WORK ITEM => Reproduce exactly the final portion of the data: every line from the one containing "Текущая стоимость, Дивный" through the last line, inclusive.

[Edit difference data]
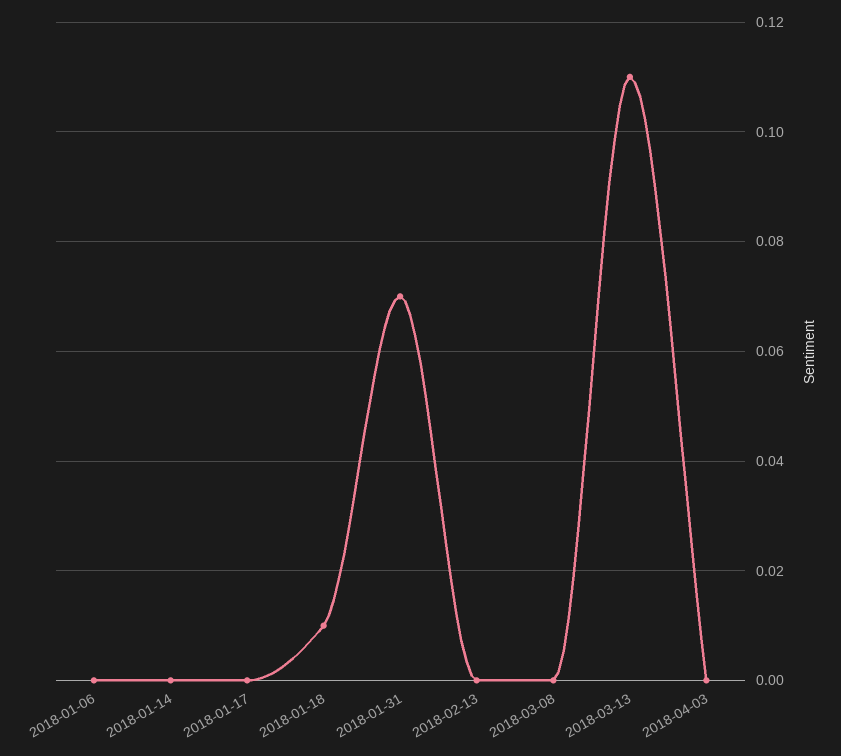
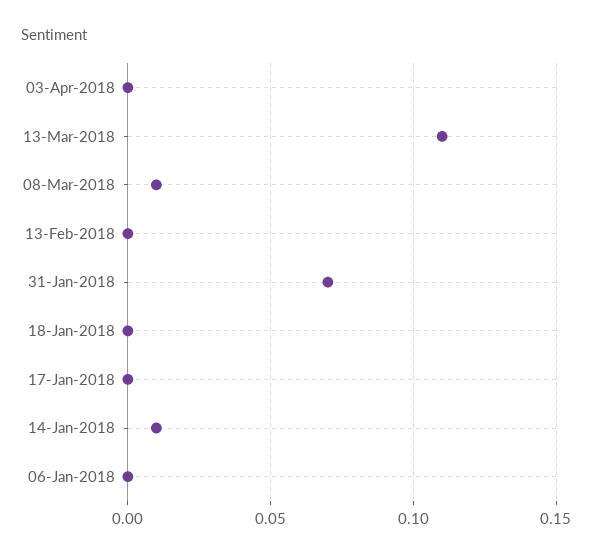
2018-01-14: 0 -> 0.01
2018-01-18: 0.01 -> 0
2018-03-08: 0 -> 0.01

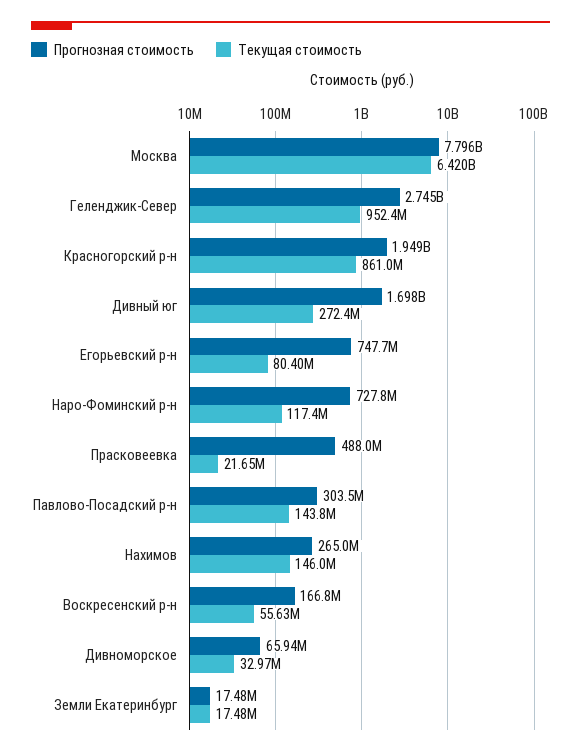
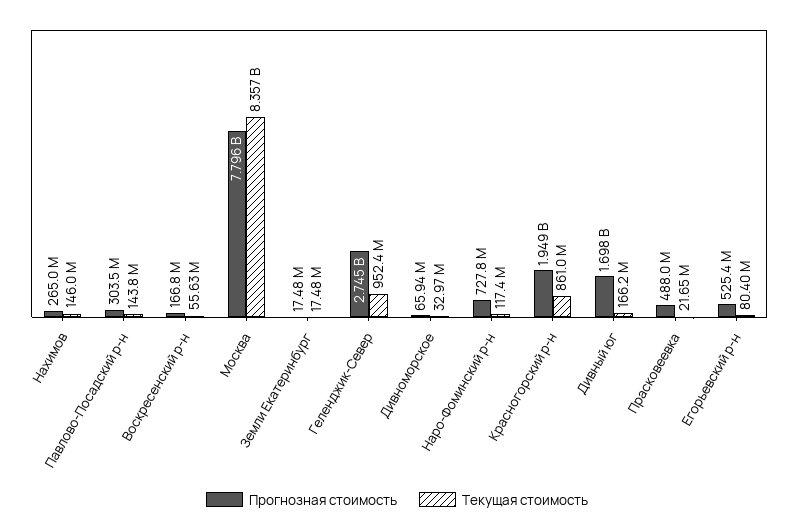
Текущая стоимость, Москва: 6420000000 -> 8357000000
Текущая стоимость, Дивный юг: 272400000 -> 166200000
Прогнозная стоимость, Егорьевский р-н: 747700000 -> 525400000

WRITTEN SOLUTION =>
Текущая стоимость, Дивный юг: 272400000 -> 166200000
Прогнозная стоимость, Егорьевский р-н: 747700000 -> 525400000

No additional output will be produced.